Investigator: Padmanabhan Pattabiraman, PhD
Affiliation: Indiana University Assistant Professor
Eugene and Marilyn Glick Eye Institute, Department of Ophthalmology
Title: Clusterin-based therapy for ocular hypertension and glaucoma treatment in Sturge-Weber Syndrome
Award Amount: $15,000
Background and Scientific Premise: Towards understanding the role of clusterin in the regulation of intraocular pressure (IOP), my lab has identified that loss of clusterin function increased IOP and induction of clusterin production or supplementation of recombinant clusterin lowers IOP. These systematic data pointed us to understand the mechanistic evidence towards IOP lowering. Our unbiased proteomics studies revealed that Clusterin acted as a signal attenuator by lowering lowered profibrotic SMAD3 that is a primary downstream signaling molecule involved in canonical TGFb signaling, G-proteins including GNAQ, GNB1, and GNG12; and Ras-related RRAS2. In our continuing research, we show that inactivating GNAQ lowers the IOP by decreasing actin-based contractility and ECM remodeling in trabecular meshwork. GNAQ gene codes for the alpha subunits of the heterotrimeric G proteins, Gαq. Gαq can act as a molecular switch relaying signals from outside the cell to the inside, influencing gene expression, cell growth, and tissue morphogenesis. Interestingly, a constitutive active variant of GNAQ, p.R183Q, results in early-onset hypertension and secondary glaucoma in patients with Sturge-Weber syndrome (SWS) secondary glaucoma. We are interested in targeting mutant GNAQ using Clusterin in the trabecular meshwork outflow pathway.
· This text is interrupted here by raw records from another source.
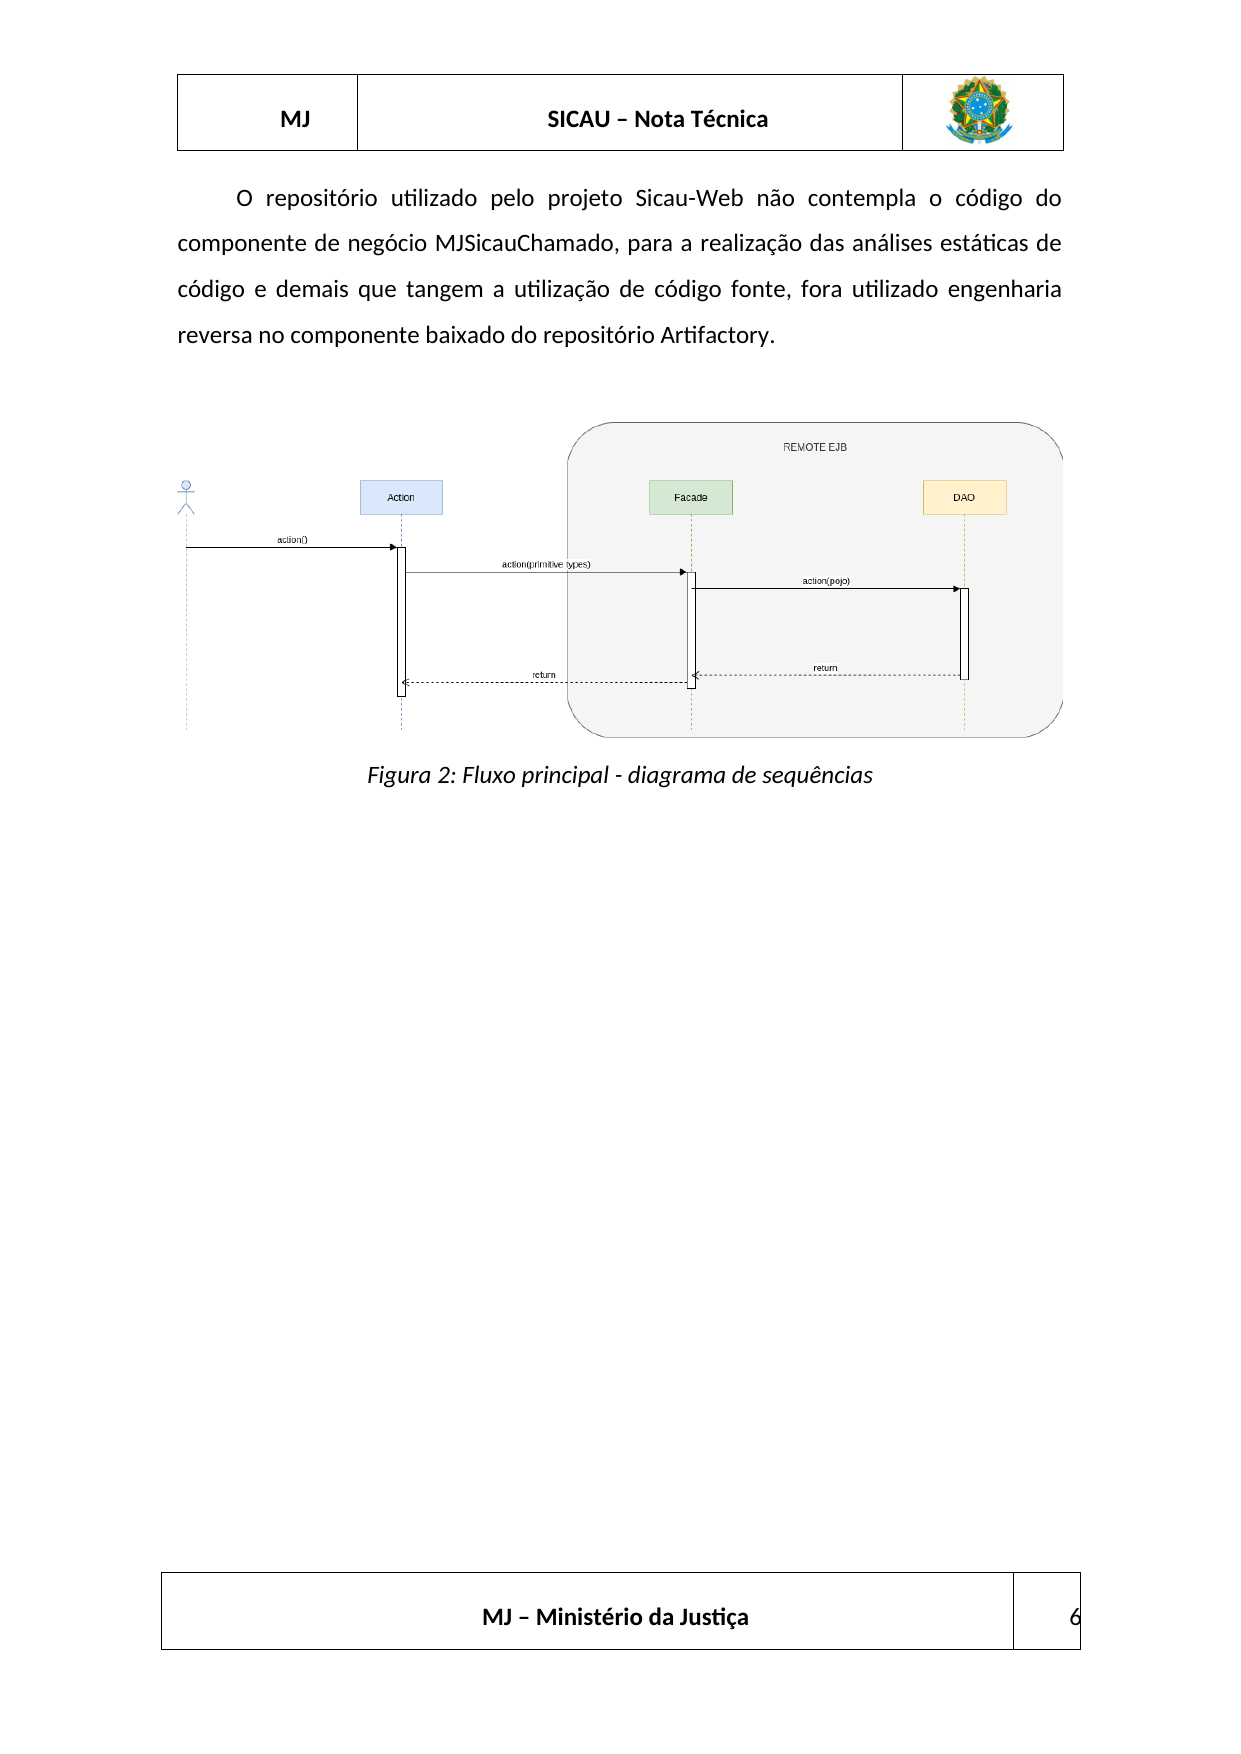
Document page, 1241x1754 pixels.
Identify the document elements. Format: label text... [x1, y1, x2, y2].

text O repositório utilizado pelo projeto Sicau-Web não contempla o código do componente de negócio MJSicauChamado, para a realização das análises estáticas de código e demais que tangem a utilização de código fonte, fora utilizado engenharia reversa no componente baixado do repositório Artifactory. [177, 182, 1063, 228]
picture [944, 75, 1020, 149]
text O repositório utilizado pelo projeto Sicau-Web não contempla o código do componente de negócio MJSicauChamado, para a realização das análises estáticas de código e demais que tangem a utilização de código fonte, fora utilizado engenharia reversa no componente baixado do repositório Artifactory. [177, 304, 1063, 349]
text O repositório utilizado pelo projeto Sicau-Web não contempla o código do componente de negócio MJSicauChamado, para a realização das análises estáticas de código e demais que tangem a utilização de código fonte, fora utilizado engenharia reversa no componente baixado do repositório Artifactory. [177, 258, 1063, 273]
picture [177, 422, 1063, 738]
text Figura 2: Fluxo principal - diagrama de sequências [177, 738, 1063, 790]
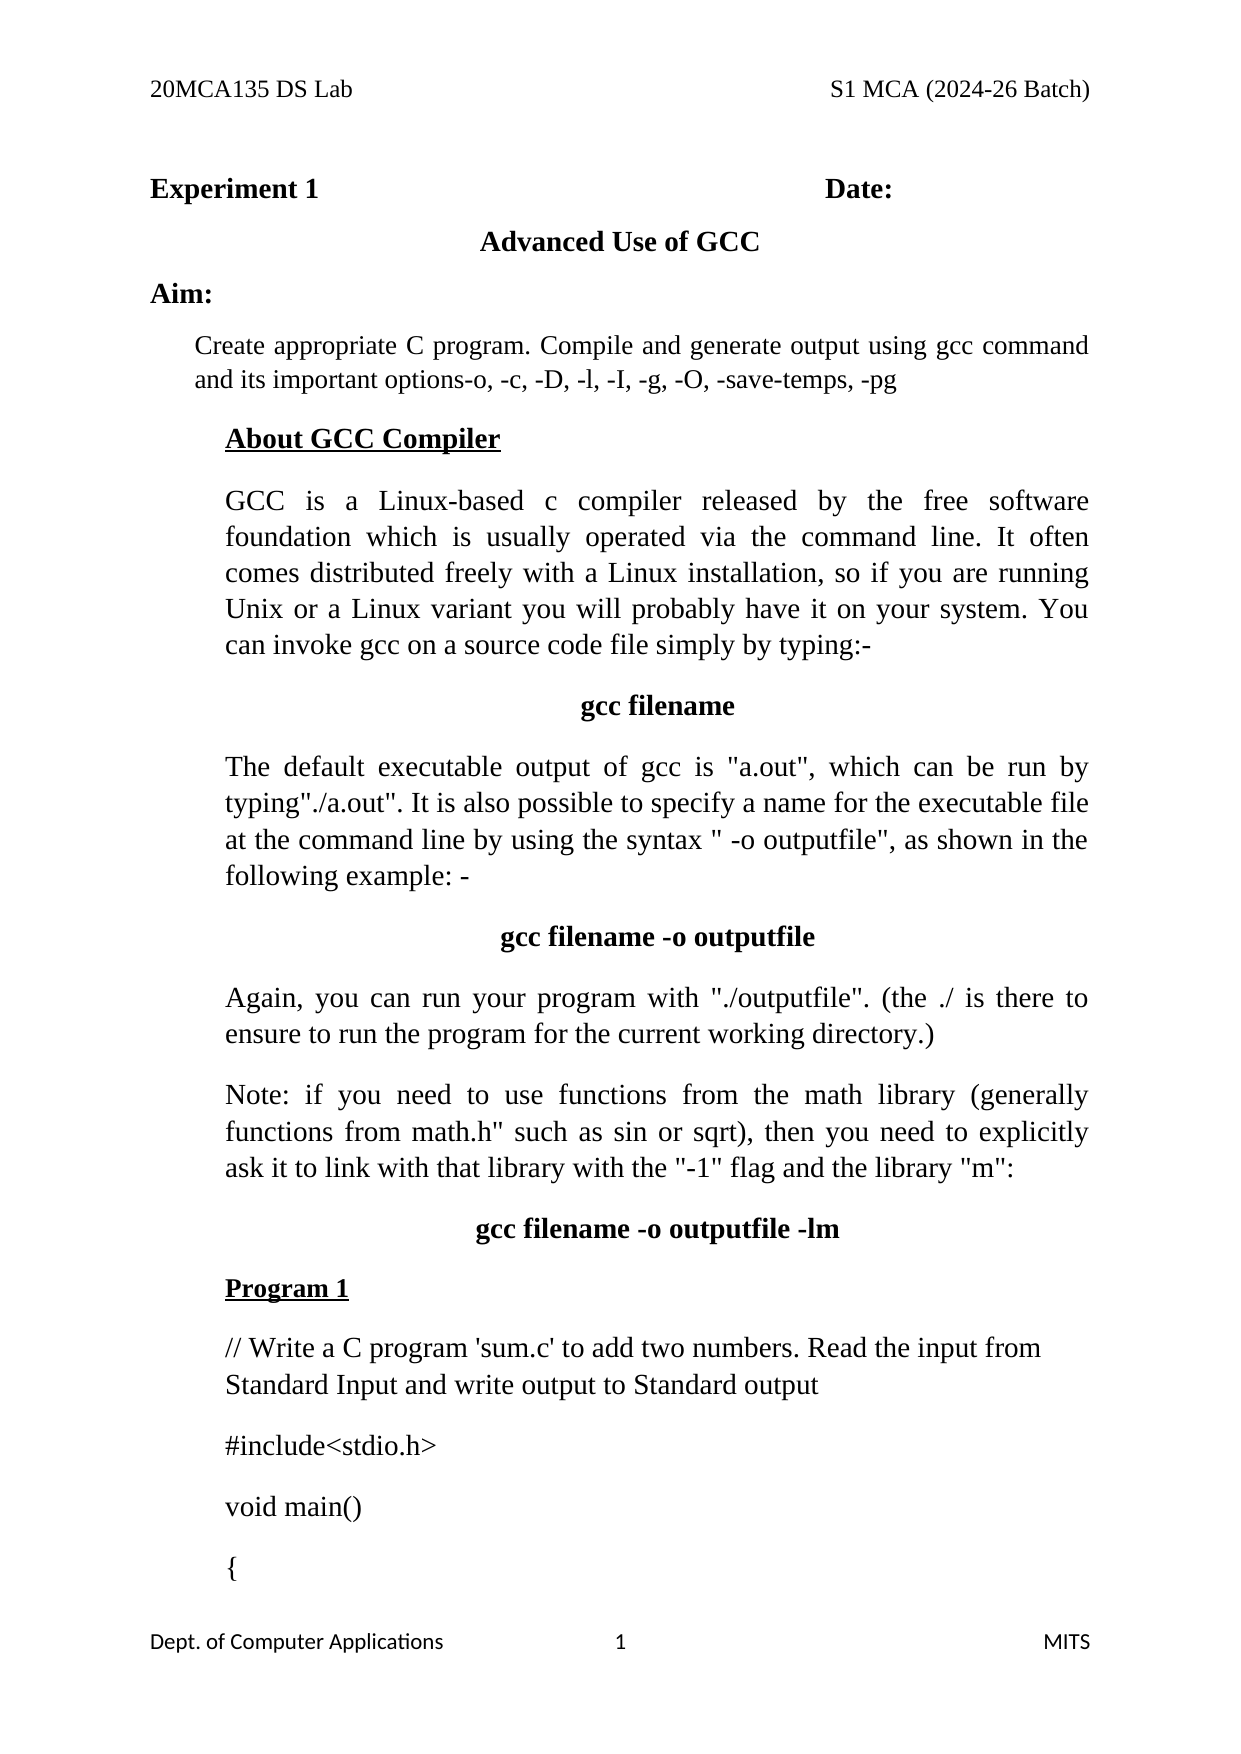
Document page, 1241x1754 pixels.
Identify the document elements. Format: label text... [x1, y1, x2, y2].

text Experiment 1 Date: [150, 171, 1090, 204]
text Create appropriate C program. Compile and generate output using gcc command and its important options-o, -c, -D, -l, -I, -g, -O, -save-temps, -pg [194, 329, 1090, 394]
text #include<stdio.h> [225, 1428, 1090, 1461]
text Aim: [150, 277, 1090, 310]
text { [225, 1550, 1090, 1584]
text The default executable output of gcc is "a.out", which can be run by typing"./a.out". It is also possible to specify a name for the executable file at the command line by using the syntax " -o outputfile", as shown in the following example: - [225, 749, 1090, 891]
text Again, you can run your program with "./outputfile". (the ./ is there to ensure to run the program for the current working directory.) [225, 980, 1090, 1050]
text void main() [225, 1489, 1090, 1523]
text // Write a C program 'sum.c' to add two numbers. Read the input from Standard Input and write output to Standard output [225, 1331, 1090, 1400]
text Program 1 [225, 1272, 1090, 1303]
text Note: if you need to use functions from the math library (generally functions from math.h" such as sin or sqrt), then you need to explicitly ask it to link with that library with the "-1" flag and the library "m": [225, 1077, 1090, 1183]
text gcc filename [225, 688, 1090, 722]
text gcc filename -o outputfile [225, 919, 1090, 953]
text GCC is a Linux-based c compiler released by the free software foundation which is usually operated via the command line. It often comes distributed freely with a Linux installation, so if you are running Unix or a Linux variant you will probably have it on your system. You can invoke gcc on a source code file simply by typing:- [225, 483, 1090, 661]
text About GCC Compiler [225, 421, 1090, 455]
text Advanced Use of GCC [150, 224, 1090, 257]
text gcc filename -o outputfile -lm [225, 1211, 1090, 1244]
Questions to be addressed: a) Does clusterin lower the effects of mutant Gnaq on IOP elevation and glaucomatous phenotype? b) What is the mechanistic evidence for clusterin in lowering Gnaq?
Strategy: AIM 1: To provide the proof of concept that mutant GNAQ can elevate IOP: Currently, we are preparing adenovirus overexpressing the wildtype and GNAQR183Q from plasmids obtained through Dr. Doug Marchuk. We plan to express the adenovirus wildtype and GNAQR183Q in: 1) the anterior segment perfusion cultures of human eyes ex vivo, and 2) mouse eyes via intravitreal injections in vivo to measure the IOP and see if constitutive active GNAQ can elevate IOP. Histological examination will be performed to confirm the structure-function correlate.
AIM 2: To test if clusterin can lower IOP elevation due to mutant GNAQ: In our ex vivo and in vivo model systems of IOP elevation due to GNAQR183Q, we will by supplementing clusterin into the anterior segment by providing recombinant clusterin or adeno/lentivirus expressing clusterin.